一覧連帯の農都共創

今そこにある食糧危機

昨年の異常気象による米の不作から、都市部で「米不足」が騒がれている。
江戸時代末期、異常気象による大飢饉の際、自領の米を大消費地に流出させない「津留」を各藩が実行した。藩財政は火の車であったが、領民を飢えさせても財源を確保しようとは考えなかったのだ。
そのため江戸や大坂では米問屋の打ち壊しが勃発、かの大塩平八郎の乱はこうして起き、それが倒幕に向かい江戸幕府は終わった。

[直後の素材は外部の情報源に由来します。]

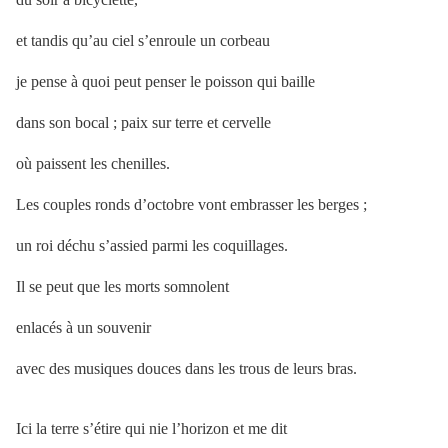
et tandis qu’au ciel s’enroule un corbeau
je pense à quoi peut penser le poisson qui baille
dans son bocal ; paix sur terre et cervelle
où paissent les chenilles.
Les couples ronds d’octobre vont embrasser les berges ;
un roi déchu s’assied parmi les coquillages.
Il se peut que les morts somnolent
enlacés à un souvenir
avec des musiques douces dans les trous de leurs bras.
Ici la terre s’étire qui nie l’horizon et me dit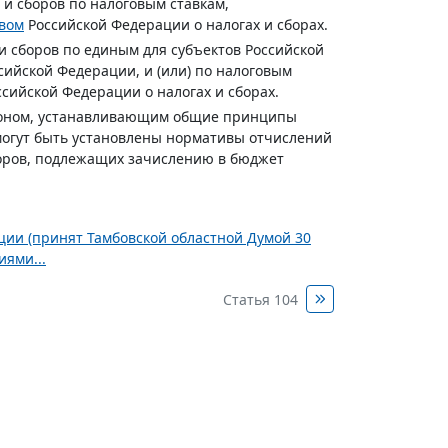
 и сборов по налоговым ставкам,
твом
Российской Федерации о налогах и сборах.
и сборов по единым для субъектов Российской
сийской Федерации, и (или) по налоговым
ссийской Федерации о налогах и сборах.
аконом, устанавливающим общие принципы
могут быть установлены нормативы отчислений
боров, подлежащих зачислению в бюджет
ции (принят Тамбовской областной Думой 30
иями...
Статья 104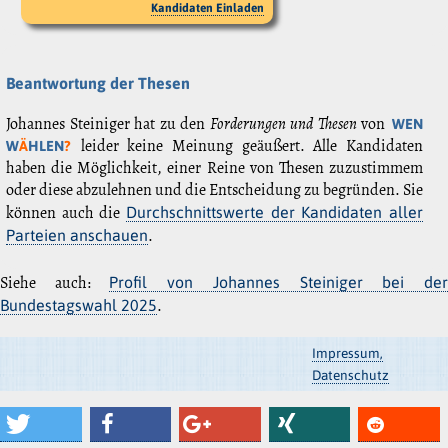
Kandidaten Einladen
Beantwortung der Thesen
Johannes Steiniger hat zu den
Forderungen und Thesen
von
WEN
leider keine Meinung geäußert. Alle Kandidaten
W
Ä
HLEN
?
haben die Möglichkeit, einer Reine von Thesen zuzustimmem
oder diese abzulehnen und die Entscheidung zu begründen. Sie
können auch die
Durchschnittswerte der Kandidaten aller
.
Parteien anschauen
Siehe auch:
Profil von Johannes Steiniger bei de
.
Bundestagswahl 2025
Impressum,
Datenschutz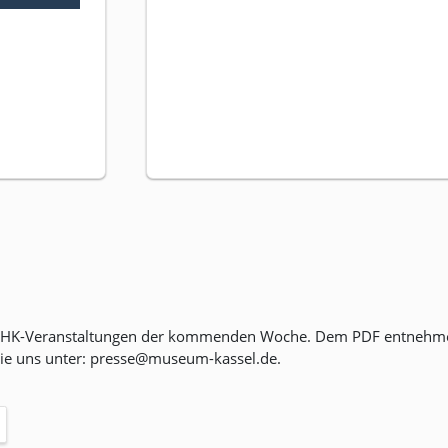
 MHK-Veranstaltungen der kommenden Woche. Dem PDF entnehmen 
Sie uns unter: presse@museum-kassel.de.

昨年の米国の小麦輸出制限は、自国民の食糧確保が重要であることを示している。不測時でも安定した輸入を維持できるなどと妄想を抱く国は誠に危ない。
それを懸念したのか附帯の関連法「食糧供給困難事態対策法」も唐突に出された。
法律を簡単に訳せば、米などの農産物で不足が出たら首相が「〇〇を作れ!」と命令するもので、逆らえば農家に罰金を科す法律である。
さて政府は米を一週間以内に増産しろと命令を出すのだろうか?
コロナ禍のマスク増産と農産物増産が同列に扱われていないだろうか?
農水省では156万トンを備蓄してあり不足はないと火消しに躍起だが、産地で大災害があれば国民が食せる米は確実に不足する。
だが今年も酷暑が続き作柄に影響を与えており危機は目の前にあるのだ。
国内の多くの農村は中山間地域にあり、家族経営をベースに大型化や省力化とは無縁な農業を営んでいるが、再生産が困難として農業経営体が2022年に100万を割り込んだ。
その要因はもちろん収入が少なすぎることだ。例えば国内の最低賃金は1000円を越えたが、米農家は時給換算すると300円前後しかないそうだ。
皆さんはその賃金で働きますか?
そのくせ農産物がちょっと値上がりしただけで、大手メディアが大騒ぎし消費者も高くて買えないと同調する。これでは農家は力尽きてしまい、誰一人取り残さないとするSDGsの目標から逸脱している。
輸入のセーティネットを整備するのも良いが、国内の農業農村を持続させるセーフティネットの確立の方がもっと大切でしょうね。